| Task to carry out |
Word for word, print each record, dropping any image it holds.

Records for the task section start

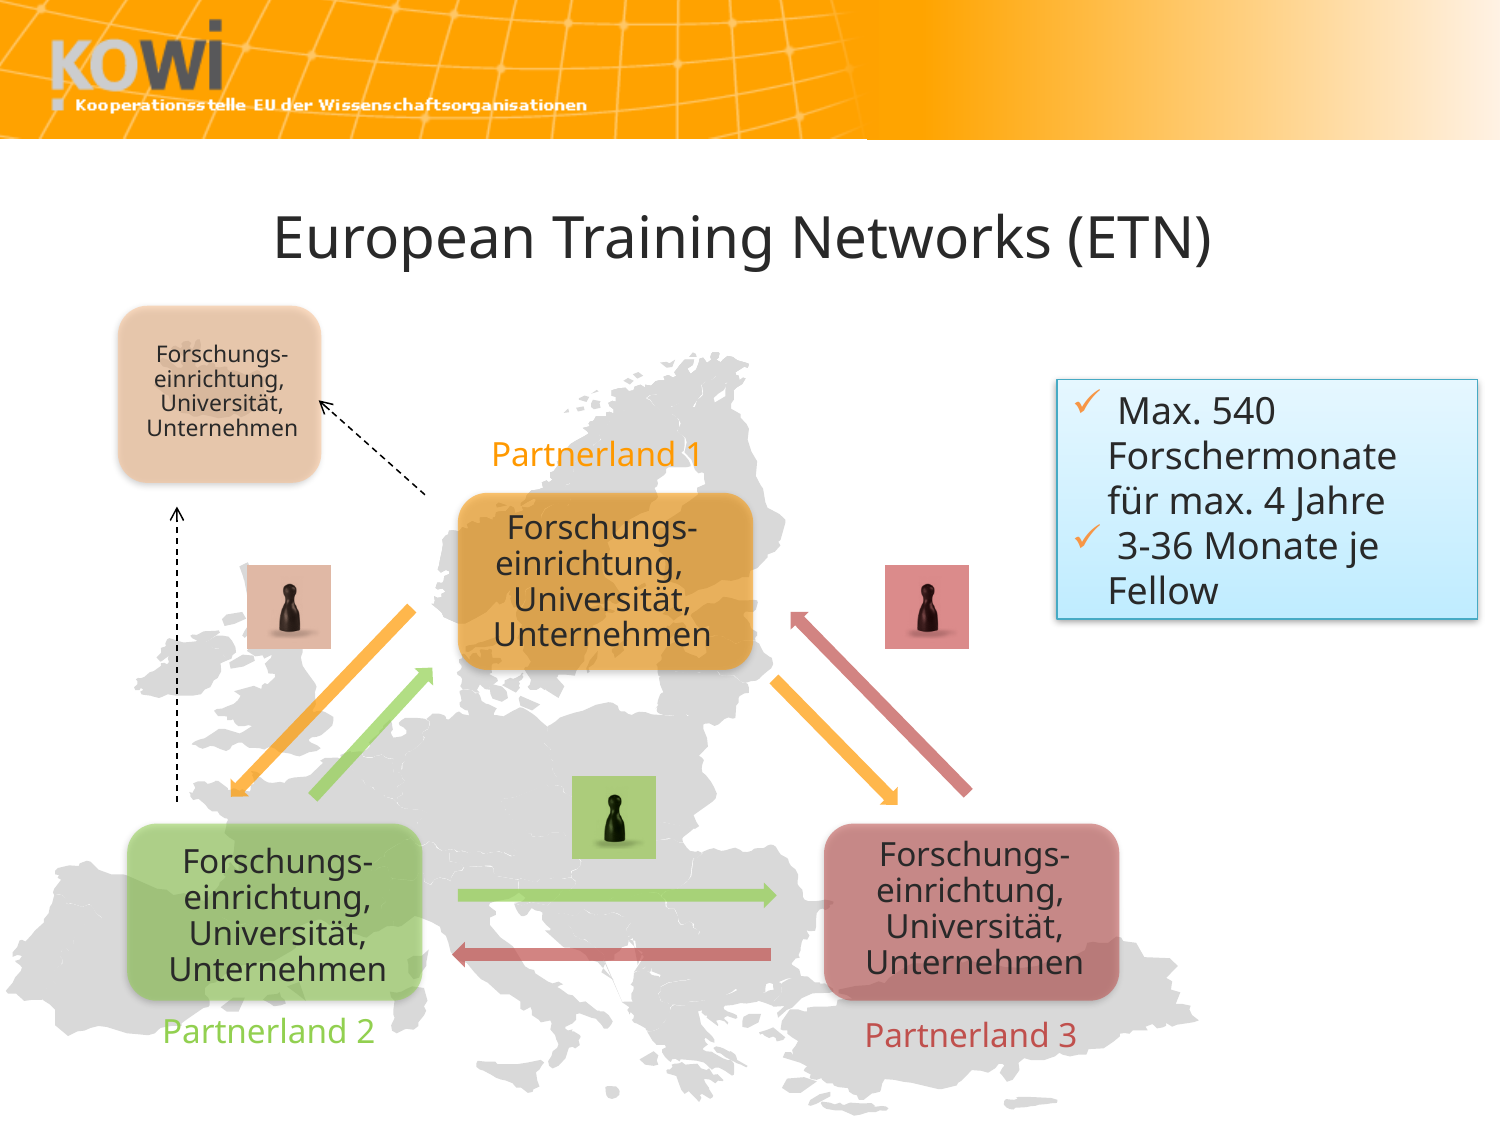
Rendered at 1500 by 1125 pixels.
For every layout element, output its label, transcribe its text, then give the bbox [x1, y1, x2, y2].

text_box Max. 540 Forschermonate für max. 4 Jahre 3-36 Monate je Fellow [1204, 379, 1478, 620]
title European Training Networks (ETN) [75, 161, 1425, 310]
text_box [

Records for the task section end

| Written answer |
Rendered at 1500 by 1125 pixels.
For every layout element, output its label, transcribe its text, then give the bbox [x1, y1, x2, y2].

text_box Max. 540 Forschermonate für max. 4 Jahre 3-36 Monate je Fellow [1204, 379, 1478, 620]
title European Training Networks (ETN) [75, 161, 1425, 310]
text_box [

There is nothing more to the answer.